Tailby asks Accountancy Age for 'tax avoider' details

Chris Tailby didn't get to be head of anti-avoidance at HMRC without being as sharp as a new pin. Tuning in to listen to the top taxman on Accountancy Age's Insider Business Club webcast this week , TS heard Chris turn the tables and start asking questions of his own. As our esteemed editor in chief Damian Wild asked listeners whether they thought it legitimate to engage in tax planning, Chris didn't miss a beat. 'Could we get the names and addresses?' he asked.

Second Life for tax avoiders

TS was scoffing meat pasta with KPMG’s Sue Bonney the other day when the topic of the Second Life popped up. For the non-anoraks out there, Second Life is a virtual world where various dweebs create characters called ‘avatars’, who then go about making a living in this fantasy world. Yep, very weird, but apparently quite lucrative.

The fantasy world, of course, has its own currency and such is the popularity of this virtual space that people in the real world are prepared to stump up real, hard cash for the ‘lindendollars’ in the geek realm.

Anyway, it seems tax planners have seen some potential in this little set up (are we surprised), as has the Internal Revenue Service. So does this mean that HMRC officials are going to have to start creating tax warden avatars to track down all the virtual avoiders?

Progressive train of thought

TS loves a bit of corporate training. What can be more satisfying than targeting the boss at the paintball away day or sleeping through a morning of Tony Robbins Personal Power videos?

Reports floating around the papers recently suggested that KPMG shared a similar enthusiasm for ‘executive life coaching’, and had hired a firm called Illumine to instil a bit of ‘can-do’ attitude into the troops. TS immediately conjured up images of John Griffith-Jones running across a hot bed of coals while circles of KPMG partners chanted: ‘We can drive up profits. We can. We can.’

Sadly for TS, the reports seemed to have been misconceived. ‘We haven’t hired a firm of that name. And we don’t go for any wacky training,’ a spokesman said.

If there are any KPMG partners who feel that they are missing out, TS is always eager to dance around a flip chart with a boom box on its shoulder, or you can fill in TS with your own firm’s loony ‘progressive’ training regimes. Email takingstock@accountancyage.com

Kids cough up VAT

You’re never too young to learn about the intricacies of the VAT system, as the little folk who pour into Tumble Tots play centres are finding out.

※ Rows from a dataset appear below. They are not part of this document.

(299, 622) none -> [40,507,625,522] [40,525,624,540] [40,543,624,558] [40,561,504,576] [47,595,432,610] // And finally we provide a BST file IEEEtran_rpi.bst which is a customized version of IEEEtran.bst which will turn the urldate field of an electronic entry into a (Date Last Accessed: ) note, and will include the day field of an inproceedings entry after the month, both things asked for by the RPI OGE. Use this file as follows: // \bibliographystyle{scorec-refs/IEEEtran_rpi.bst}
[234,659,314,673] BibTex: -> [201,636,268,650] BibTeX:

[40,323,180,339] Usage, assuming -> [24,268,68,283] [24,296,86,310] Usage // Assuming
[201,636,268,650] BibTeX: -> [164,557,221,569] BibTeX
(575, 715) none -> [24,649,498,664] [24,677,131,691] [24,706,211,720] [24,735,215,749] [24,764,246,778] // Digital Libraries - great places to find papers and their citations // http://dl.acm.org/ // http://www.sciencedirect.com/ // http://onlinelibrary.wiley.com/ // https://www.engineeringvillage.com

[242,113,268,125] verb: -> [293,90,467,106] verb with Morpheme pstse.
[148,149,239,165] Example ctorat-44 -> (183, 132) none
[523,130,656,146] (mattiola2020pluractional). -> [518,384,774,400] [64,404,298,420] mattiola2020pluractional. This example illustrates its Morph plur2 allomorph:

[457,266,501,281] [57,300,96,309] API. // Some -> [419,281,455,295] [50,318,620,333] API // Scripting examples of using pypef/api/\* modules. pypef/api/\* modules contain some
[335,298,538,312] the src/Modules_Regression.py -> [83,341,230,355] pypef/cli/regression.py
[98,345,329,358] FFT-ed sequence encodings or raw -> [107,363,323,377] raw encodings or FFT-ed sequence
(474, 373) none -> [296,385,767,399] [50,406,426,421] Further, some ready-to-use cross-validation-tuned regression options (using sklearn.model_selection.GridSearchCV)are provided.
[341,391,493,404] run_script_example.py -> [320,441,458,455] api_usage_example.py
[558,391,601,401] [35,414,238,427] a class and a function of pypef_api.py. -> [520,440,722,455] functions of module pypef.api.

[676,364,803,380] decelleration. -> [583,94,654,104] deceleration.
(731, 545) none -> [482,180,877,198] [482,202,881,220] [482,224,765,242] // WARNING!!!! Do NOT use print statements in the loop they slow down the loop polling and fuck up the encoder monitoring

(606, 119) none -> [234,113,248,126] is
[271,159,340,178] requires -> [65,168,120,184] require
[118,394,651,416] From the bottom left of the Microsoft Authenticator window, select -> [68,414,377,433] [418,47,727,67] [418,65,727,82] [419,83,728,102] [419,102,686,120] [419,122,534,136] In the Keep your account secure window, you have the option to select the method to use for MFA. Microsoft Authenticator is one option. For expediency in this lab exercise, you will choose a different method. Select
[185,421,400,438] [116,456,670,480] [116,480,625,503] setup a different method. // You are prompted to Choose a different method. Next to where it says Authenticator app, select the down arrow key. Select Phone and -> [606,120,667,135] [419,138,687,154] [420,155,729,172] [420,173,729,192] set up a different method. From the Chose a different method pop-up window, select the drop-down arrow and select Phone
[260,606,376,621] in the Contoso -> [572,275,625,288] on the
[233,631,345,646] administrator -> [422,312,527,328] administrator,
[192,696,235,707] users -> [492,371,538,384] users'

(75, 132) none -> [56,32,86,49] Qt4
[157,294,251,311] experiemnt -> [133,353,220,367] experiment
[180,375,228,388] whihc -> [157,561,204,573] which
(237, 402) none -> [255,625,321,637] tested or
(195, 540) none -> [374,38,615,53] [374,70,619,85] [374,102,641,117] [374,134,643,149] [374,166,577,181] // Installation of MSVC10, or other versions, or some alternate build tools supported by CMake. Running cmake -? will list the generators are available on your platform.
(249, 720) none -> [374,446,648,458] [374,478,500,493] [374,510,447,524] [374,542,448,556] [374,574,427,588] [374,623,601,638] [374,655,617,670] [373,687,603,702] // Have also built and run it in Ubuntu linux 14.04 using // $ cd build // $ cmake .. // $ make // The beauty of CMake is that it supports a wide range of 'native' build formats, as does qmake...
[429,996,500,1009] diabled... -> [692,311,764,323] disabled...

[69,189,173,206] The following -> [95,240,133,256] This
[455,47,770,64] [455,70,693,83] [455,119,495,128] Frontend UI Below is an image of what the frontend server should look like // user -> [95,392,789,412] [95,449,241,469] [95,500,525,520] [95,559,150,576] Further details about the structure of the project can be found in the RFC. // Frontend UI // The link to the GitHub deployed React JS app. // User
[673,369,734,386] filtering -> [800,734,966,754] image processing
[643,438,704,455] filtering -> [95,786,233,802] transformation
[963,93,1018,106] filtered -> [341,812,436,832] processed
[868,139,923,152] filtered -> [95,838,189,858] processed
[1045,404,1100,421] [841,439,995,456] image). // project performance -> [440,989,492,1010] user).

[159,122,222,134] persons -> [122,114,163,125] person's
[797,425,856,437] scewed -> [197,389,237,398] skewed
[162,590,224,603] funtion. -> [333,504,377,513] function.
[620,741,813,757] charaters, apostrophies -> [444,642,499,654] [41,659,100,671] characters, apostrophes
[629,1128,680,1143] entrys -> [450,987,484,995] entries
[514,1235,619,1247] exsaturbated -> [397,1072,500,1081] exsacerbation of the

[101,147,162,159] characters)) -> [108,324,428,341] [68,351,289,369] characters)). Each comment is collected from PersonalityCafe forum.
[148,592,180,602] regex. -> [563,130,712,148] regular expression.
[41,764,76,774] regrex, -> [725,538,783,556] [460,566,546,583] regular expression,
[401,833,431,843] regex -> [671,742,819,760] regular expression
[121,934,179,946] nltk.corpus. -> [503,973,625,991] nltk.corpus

The tiny tots have been drawn into a VAT battle with the taxman because their mums and dads have not been paying VAT on Tumble Tot

T-shirts, nursery rhyme DVDs and kiddy insurance, among other items the tiny folk receive for their £19 membership fees. HMRC argued that VAT at the standard rate should be paid on this £19, while Tumble Tots argued that the zero and exempt rates should apply to some of the goods. In the end, the High Court ruled in favour of the taxman.

The little tykes will have to start coughing up. If you play, you gotta pay.

Please mind the GAAP

As a privileged member of the accounting fraternity, TS is accustomed to rubbing shoulders with the big cheeses, but the recent AIM conference was more like a game of sardines at lunchtime.

After pushing the need for decent preparation, the organisers clearly had a few GAAPs in their own designs as attendees were left to jostle for a spot at one of the few circular tables provided.

There was a serious lack of goodwill as TS suffered the indignity of eating the slap-up lunch standing up because there was no seating provided either!

TS read between the lines and interpreted the situation as a cunning gambit by the event planners to spark some business combinations and get people talking, but stony faced delegates were more worried about getting the chicken stew all over themselves.

Maybe more thought should be given to the key intangibles like chair demand and table space next year.